My eyes got really big. Camilla St. John and Mario Minaghieri and Gerald Oliver? This wasn't just a star-studded production, this had all the earmarks of the Tosca of the century. And I was going to sing Scarpia in the middle of all those stars? Jesus Christ. Jesus Christ in a basket. I was way out of my depth.
I expect my feelings were pretty obvious; you didn't have to be Asmedogh to read my face. "Don't get intimidated, Nick," she said quickly. "You belong, too. Didn't you hear Gerry telling you so, saying you were his Scarpia?" Unexpectedly she giggled. "Just as well we did our final Turandot last night, though. Marko is going to be so pissed!"

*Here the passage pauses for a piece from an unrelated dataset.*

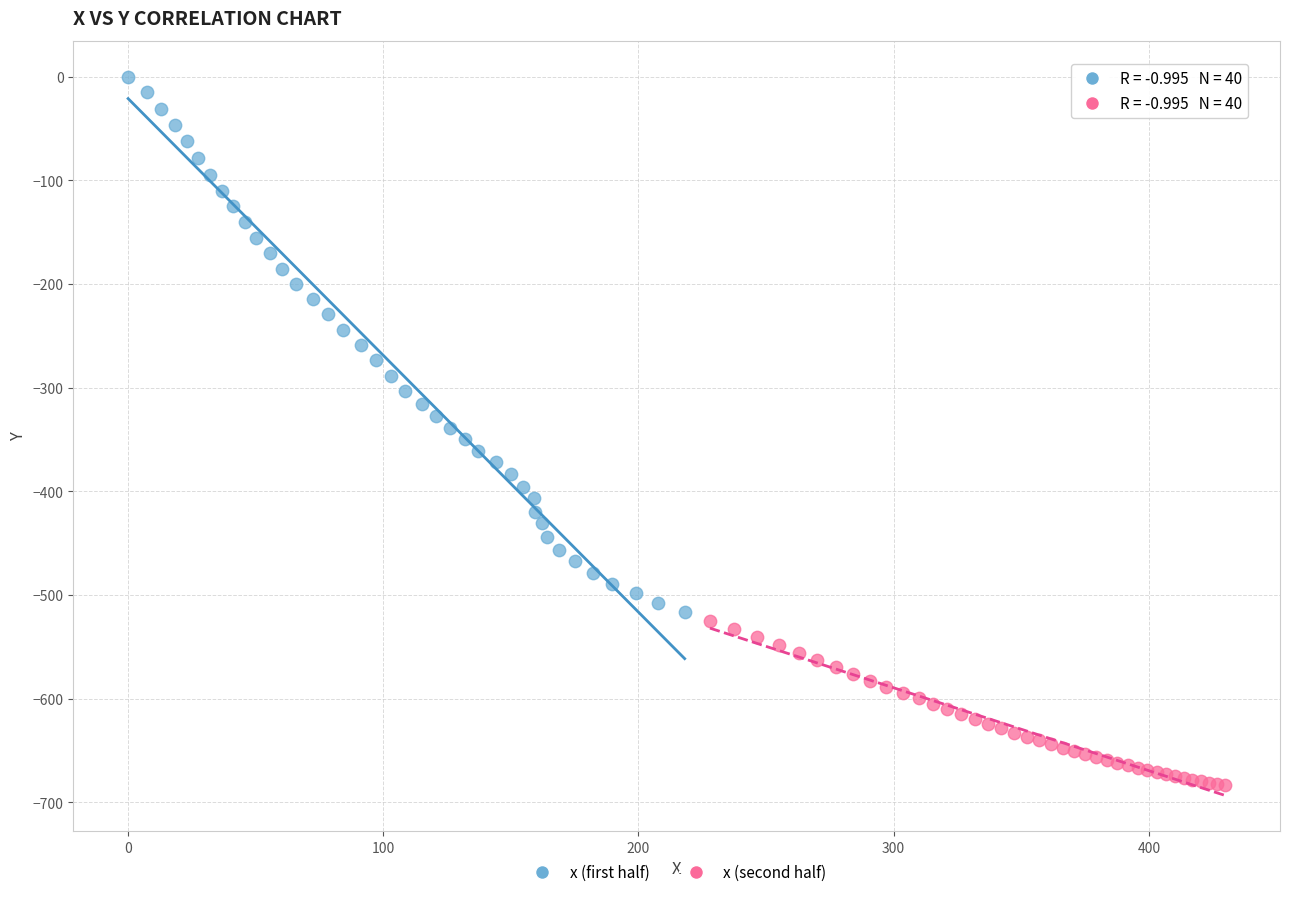

Which series contains the highest Y value?

x (first half)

Just like everything else seemed to be doing today, that one, too, caught me flatfooted. "OK, Camilla, I'm kind of lost here," I said. "Why the hell would Marko be pissed?"
She laughed again. "He was our backup, the baritone I told you they had lined up." My mouth fell open again, the thought had never entered my mind. "He was expecting a contract tomorrow," she went on. "He knew we had one last audition, but that it was an unknown. We didn't tell him who, he had no idea. He's a mean little bastard, and he'd have found a way to take it out on you."
Now I knew what the business in last night's curtain call had been about. When they'd booked the house for today's thingy he must have got wind.
"You don't seem to like him much," I observed.
"I detest him," she said with a real bite. "When I made my Met debut in Boheme he was my stage lover. He kept giving me all manner of unwanted advice and trying to get in my pants, and when I brushed him off he spent half the production trying to upstage me. The idea of him as my Scarpia gave me the creeps."
"Well," I pointed out reasonably, "at least the second part of that would have been in character."
She picked right up on my reference. "True. But as attractive as the idea is I couldn't actually knife him, the law frowns on things like that." Rather than submit to Scarpia's blackmail Tosca stabs him to death at the end of Act II, which is why he's missing from Act III.
"You sound like you disapprove," I teased. "Of the law, that is."
"But there are so many laws these days," she mock pouted. "They take all the fun out of life, don't you think?"
We went back and forth in this light-hearted vein for a while, just playing but with something, I thought, behind. One of the ways people get to know each other is to just chat idly, make jokes—not pre-thought-out ones, which tend to fall flat, but just flowing out of the conversation—and kind of probe about to test for compatibility. I found that I liked this sort of interaction with Camilla very much.